- _Try it_
Pull out each line from the entries below that contains the string "technologie".

● ● ● ●

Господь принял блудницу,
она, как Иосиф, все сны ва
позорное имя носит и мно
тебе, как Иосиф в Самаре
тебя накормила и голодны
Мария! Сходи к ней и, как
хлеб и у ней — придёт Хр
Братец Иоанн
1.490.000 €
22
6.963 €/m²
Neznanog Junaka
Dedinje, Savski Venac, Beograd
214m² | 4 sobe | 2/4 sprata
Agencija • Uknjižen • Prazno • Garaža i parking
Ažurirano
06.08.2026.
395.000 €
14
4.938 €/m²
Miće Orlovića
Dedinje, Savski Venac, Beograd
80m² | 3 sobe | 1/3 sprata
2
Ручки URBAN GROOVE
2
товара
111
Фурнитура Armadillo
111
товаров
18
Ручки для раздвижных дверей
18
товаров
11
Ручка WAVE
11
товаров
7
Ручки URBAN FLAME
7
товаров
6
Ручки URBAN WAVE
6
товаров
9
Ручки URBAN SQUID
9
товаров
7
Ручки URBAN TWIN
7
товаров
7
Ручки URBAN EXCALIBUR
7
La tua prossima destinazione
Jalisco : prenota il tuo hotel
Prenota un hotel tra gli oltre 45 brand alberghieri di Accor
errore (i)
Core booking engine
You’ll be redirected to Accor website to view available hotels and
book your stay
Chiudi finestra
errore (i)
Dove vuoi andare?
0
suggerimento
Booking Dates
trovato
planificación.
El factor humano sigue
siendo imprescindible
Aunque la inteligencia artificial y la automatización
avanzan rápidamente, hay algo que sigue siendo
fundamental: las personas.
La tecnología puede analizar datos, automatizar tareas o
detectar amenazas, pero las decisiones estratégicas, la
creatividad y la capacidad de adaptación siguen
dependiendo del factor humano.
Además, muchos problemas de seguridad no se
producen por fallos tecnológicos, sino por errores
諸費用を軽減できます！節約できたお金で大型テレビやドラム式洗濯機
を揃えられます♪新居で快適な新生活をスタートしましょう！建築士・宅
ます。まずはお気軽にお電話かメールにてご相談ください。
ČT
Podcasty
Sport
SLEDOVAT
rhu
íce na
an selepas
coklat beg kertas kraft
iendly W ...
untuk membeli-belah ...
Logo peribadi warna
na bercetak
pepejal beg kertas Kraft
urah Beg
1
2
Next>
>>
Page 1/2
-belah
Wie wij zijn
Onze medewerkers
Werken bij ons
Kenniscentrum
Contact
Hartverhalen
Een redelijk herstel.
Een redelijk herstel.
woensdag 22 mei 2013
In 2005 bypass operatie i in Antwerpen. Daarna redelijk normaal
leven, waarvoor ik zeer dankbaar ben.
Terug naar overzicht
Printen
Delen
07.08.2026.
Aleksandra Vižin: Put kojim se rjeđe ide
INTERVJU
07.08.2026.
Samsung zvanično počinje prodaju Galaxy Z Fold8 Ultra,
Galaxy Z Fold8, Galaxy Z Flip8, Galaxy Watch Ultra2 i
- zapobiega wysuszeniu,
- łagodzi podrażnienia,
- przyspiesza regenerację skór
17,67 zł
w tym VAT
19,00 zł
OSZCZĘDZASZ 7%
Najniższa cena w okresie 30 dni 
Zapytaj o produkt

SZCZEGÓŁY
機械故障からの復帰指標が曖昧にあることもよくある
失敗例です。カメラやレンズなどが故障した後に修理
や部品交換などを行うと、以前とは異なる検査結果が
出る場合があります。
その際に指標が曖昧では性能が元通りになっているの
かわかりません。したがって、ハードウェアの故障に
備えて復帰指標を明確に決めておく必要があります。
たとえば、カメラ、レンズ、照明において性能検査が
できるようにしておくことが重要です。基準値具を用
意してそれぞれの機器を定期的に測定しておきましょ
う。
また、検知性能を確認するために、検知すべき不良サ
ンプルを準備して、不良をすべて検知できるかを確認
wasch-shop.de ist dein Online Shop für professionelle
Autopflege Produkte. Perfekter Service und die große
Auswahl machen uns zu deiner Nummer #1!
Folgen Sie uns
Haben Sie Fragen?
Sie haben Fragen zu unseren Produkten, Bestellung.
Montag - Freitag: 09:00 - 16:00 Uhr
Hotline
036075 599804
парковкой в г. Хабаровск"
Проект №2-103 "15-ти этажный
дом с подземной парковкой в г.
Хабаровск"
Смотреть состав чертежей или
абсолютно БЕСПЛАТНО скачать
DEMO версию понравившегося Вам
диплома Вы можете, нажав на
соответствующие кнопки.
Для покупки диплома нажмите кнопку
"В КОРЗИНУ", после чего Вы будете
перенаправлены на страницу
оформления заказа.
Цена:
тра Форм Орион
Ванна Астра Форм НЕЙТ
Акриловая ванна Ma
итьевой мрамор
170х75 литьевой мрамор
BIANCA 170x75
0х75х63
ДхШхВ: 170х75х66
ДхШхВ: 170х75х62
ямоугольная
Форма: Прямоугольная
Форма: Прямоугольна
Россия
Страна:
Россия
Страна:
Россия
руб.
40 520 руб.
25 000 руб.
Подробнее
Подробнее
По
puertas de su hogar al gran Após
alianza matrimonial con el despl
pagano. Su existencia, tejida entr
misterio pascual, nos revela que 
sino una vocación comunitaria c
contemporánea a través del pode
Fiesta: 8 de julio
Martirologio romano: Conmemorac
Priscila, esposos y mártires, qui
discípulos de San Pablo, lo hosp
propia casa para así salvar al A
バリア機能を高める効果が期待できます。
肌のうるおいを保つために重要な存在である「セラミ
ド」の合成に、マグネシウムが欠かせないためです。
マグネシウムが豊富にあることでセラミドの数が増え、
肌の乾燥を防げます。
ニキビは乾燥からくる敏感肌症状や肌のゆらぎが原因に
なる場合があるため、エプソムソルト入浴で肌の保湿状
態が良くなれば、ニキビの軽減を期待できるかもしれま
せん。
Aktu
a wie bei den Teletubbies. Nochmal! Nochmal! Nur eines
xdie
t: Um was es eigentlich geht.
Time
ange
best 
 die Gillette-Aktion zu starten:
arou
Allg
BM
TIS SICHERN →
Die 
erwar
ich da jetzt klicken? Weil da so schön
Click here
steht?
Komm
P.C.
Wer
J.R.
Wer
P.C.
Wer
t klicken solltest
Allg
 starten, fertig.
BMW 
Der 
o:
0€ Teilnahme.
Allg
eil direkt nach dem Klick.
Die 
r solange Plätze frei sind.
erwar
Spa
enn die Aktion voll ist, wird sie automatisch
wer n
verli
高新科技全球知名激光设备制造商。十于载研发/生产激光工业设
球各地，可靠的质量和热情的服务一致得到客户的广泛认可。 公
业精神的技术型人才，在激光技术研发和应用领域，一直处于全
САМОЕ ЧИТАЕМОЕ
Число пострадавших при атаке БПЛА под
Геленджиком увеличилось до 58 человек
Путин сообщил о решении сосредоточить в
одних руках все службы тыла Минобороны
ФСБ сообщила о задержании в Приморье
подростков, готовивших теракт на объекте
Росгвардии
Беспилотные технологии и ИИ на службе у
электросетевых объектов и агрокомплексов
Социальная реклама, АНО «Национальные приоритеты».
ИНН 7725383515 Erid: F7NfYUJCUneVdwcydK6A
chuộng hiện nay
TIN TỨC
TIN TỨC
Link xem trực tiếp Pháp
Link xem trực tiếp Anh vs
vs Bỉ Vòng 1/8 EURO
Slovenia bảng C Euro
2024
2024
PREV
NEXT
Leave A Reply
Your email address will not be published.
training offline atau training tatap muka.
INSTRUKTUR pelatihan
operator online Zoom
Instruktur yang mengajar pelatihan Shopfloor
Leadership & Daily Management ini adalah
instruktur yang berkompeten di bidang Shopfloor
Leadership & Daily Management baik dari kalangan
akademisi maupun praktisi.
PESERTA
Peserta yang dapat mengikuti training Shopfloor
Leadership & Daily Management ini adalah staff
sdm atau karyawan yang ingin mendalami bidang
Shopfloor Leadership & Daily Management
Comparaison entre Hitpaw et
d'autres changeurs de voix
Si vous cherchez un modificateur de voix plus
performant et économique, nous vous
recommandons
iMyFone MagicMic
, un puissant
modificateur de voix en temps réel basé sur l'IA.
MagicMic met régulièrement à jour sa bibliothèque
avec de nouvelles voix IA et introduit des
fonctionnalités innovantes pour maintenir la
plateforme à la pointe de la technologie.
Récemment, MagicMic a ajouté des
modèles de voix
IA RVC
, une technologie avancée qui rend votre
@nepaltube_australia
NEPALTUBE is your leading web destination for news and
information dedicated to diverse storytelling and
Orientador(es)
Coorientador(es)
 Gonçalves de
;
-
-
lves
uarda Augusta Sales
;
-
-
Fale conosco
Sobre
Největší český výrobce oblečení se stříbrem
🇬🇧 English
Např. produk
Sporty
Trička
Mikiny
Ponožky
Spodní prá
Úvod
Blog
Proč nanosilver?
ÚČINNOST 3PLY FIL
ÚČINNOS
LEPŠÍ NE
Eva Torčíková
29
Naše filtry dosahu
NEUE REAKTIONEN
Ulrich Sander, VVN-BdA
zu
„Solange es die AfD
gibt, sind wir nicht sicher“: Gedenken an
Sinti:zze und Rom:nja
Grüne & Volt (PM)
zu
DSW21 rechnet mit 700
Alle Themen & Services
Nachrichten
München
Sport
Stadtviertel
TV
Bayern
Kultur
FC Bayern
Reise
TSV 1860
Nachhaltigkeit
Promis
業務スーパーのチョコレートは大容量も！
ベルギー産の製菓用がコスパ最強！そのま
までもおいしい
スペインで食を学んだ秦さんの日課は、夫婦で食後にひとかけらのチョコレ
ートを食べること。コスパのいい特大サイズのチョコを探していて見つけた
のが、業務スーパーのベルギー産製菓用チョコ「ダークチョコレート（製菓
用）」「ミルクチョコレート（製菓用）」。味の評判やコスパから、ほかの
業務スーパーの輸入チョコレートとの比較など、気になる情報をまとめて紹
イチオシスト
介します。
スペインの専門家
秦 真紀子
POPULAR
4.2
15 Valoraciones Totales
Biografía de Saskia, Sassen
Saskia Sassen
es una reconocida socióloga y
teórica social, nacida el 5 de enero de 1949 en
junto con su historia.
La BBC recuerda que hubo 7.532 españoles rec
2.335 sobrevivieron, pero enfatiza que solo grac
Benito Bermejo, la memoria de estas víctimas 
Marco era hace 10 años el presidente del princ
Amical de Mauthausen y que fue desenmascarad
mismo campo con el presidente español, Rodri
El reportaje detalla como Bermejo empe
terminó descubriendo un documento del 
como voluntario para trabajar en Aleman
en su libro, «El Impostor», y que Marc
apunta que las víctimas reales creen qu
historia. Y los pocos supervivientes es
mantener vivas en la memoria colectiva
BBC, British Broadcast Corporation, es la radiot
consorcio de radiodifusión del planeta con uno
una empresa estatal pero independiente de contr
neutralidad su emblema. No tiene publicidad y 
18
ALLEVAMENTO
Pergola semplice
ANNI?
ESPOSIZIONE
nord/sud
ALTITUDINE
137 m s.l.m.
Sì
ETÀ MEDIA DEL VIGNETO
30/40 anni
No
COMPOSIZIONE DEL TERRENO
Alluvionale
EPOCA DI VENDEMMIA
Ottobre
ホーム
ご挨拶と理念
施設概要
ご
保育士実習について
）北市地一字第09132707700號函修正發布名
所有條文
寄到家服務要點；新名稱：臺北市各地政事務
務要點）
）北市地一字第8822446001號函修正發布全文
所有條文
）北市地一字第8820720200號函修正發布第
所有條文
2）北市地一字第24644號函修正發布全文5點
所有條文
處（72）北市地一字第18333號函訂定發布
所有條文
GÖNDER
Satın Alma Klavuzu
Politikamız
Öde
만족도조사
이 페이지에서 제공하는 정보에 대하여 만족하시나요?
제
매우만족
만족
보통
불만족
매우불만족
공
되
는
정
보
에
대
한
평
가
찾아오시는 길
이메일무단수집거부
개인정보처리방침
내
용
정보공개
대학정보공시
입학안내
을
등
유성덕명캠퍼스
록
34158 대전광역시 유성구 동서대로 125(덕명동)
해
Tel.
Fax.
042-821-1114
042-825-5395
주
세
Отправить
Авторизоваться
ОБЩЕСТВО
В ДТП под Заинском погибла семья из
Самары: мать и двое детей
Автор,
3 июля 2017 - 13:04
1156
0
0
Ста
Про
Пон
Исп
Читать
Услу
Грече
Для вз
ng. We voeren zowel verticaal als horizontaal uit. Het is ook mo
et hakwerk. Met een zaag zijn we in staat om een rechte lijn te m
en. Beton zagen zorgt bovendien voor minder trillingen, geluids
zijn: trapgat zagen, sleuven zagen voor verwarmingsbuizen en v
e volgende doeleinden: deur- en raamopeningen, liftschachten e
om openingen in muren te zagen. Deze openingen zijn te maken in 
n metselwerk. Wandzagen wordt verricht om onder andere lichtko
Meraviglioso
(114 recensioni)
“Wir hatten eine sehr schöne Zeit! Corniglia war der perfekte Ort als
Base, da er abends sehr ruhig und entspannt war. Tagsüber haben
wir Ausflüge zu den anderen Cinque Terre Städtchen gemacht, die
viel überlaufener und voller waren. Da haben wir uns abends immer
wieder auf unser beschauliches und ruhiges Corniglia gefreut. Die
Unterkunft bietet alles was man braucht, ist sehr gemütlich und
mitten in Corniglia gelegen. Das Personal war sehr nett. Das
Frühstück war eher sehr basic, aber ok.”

● ● ● ●

- _Output of the exercise_
plateforme à la pointe de la technologie.
, une technologie avancée qui rend votre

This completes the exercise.